EXERCISE MATERIAL Block Start

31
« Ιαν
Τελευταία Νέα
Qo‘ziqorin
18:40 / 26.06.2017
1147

EXERCISE MATERIAL Block End
EXERCISE MATERIAL Block Start

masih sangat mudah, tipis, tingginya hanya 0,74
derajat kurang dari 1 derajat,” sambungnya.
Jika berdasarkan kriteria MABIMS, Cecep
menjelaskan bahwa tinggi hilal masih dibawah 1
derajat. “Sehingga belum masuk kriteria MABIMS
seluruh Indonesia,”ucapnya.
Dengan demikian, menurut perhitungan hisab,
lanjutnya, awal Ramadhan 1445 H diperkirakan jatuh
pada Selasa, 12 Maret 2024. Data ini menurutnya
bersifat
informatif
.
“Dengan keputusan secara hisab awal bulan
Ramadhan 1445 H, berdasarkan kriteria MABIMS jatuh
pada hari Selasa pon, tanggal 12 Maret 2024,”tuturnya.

EXERCISE MATERIAL Block End

| PROBLEM STATEMENT |
Where does "kriteria" occur in the data? Copy each line that has it.

| SOLUTION FOR THIS EXERCISE |
Jika berdasarkan kriteria MABIMS, Cecep
derajat. “Sehingga belum masuk kriteria MABIMS
Ramadhan 1445 H, berdasarkan kriteria MABIMS jatuh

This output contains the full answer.